**Job:**
Up to and including the line that contains "の名刺が入るサイズとなっております。", repeat each line of the data exactly, starting from the first.

______

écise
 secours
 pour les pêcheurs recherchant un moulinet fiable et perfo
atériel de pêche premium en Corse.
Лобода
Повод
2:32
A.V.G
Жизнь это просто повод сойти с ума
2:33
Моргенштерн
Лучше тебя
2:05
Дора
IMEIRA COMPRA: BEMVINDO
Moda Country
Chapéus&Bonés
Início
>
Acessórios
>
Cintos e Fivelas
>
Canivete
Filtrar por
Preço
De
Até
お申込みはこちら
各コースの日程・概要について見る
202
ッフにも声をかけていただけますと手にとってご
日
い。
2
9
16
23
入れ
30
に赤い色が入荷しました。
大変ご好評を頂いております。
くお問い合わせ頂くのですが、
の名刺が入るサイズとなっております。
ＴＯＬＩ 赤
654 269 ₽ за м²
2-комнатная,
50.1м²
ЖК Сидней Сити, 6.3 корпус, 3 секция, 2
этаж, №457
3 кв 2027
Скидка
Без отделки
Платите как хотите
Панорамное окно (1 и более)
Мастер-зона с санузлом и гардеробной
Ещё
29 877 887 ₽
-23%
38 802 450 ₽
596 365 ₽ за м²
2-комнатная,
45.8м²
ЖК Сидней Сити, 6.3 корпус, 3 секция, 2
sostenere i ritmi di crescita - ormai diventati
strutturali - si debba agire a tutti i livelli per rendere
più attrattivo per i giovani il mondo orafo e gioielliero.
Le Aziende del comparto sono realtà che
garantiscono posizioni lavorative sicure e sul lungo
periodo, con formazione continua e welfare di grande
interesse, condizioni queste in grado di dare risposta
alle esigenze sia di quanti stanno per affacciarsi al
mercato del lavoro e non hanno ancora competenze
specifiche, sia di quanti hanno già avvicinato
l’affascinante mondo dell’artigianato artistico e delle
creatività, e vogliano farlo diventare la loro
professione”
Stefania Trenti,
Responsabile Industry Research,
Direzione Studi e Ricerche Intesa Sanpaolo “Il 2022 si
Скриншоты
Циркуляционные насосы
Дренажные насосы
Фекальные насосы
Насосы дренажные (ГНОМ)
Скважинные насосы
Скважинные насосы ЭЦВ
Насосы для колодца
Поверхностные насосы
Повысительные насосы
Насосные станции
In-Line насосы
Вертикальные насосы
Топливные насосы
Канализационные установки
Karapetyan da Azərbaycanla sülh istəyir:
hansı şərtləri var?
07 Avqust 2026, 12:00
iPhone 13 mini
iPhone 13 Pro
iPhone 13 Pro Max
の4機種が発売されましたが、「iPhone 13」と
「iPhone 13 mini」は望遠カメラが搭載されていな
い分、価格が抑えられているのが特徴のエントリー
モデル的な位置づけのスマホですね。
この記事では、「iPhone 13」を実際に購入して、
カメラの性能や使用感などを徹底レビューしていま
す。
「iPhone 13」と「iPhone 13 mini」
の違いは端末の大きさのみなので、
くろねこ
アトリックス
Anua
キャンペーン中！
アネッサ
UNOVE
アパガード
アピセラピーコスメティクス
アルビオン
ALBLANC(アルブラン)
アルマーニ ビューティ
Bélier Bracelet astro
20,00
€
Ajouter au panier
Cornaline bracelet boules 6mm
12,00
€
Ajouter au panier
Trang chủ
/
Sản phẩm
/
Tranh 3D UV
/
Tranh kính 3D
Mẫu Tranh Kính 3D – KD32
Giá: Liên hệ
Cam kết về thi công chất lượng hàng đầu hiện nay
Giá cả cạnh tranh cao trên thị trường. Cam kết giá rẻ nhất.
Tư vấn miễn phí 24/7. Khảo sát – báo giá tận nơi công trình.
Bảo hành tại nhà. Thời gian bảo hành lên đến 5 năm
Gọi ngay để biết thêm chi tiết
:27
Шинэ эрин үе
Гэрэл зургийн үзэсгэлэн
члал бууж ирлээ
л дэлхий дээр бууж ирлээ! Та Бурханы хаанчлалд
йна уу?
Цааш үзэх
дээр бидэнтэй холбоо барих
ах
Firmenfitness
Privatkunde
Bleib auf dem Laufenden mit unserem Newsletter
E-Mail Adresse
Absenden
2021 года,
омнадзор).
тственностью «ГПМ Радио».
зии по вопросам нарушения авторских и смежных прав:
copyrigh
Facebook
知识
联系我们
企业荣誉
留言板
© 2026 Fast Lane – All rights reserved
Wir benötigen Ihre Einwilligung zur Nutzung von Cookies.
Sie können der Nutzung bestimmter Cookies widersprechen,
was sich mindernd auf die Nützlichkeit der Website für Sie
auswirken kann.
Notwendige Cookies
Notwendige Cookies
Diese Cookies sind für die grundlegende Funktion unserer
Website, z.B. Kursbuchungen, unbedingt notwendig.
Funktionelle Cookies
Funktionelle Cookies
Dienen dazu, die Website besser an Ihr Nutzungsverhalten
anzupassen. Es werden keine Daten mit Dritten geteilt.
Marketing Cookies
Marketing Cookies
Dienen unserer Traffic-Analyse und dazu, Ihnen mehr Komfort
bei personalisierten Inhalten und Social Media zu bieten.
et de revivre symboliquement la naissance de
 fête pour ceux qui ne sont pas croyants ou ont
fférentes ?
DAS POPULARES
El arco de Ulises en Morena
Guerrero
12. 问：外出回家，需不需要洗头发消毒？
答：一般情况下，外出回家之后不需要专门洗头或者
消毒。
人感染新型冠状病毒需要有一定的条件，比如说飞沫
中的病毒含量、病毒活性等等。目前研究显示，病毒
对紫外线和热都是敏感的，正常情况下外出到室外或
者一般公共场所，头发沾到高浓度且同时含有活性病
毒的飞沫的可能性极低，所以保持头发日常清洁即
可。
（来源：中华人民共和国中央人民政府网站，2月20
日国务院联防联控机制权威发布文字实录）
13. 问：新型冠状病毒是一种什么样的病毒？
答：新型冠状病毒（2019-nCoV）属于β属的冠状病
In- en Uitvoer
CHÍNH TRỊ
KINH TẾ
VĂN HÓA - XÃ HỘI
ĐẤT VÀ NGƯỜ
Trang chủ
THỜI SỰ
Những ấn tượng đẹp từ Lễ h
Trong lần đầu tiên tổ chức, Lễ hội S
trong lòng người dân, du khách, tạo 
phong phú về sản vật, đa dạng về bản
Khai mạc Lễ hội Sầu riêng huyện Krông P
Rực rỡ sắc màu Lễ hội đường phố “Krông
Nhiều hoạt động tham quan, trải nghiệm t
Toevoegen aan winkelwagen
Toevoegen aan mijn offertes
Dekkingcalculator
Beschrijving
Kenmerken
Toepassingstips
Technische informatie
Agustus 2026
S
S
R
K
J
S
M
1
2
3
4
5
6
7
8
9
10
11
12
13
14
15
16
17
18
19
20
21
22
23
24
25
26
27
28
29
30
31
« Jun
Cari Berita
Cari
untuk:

______

**Exercise output:**
écise
 secours
 pour les pêcheurs recherchant un moulinet fiable et perfo
atériel de pêche premium en Corse.
Лобода
Повод
2:32
A.V.G
Жизнь это просто повод сойти с ума
2:33
Моргенштерн
Лучше тебя
2:05
Дора
IMEIRA COMPRA: BEMVINDO
Moda Country
Chapéus&Bonés
Início
>
Acessórios
>
Cintos e Fivelas
>
Canivete
Filtrar por
Preço
De
Até
お申込みはこちら
各コースの日程・概要について見る
202
ッフにも声をかけていただけますと手にとってご
日
い。
2
9
16
23
入れ
30
に赤い色が入荷しました。
大変ご好評を頂いております。
くお問い合わせ頂くのですが、
の名刺が入るサイズとなっております。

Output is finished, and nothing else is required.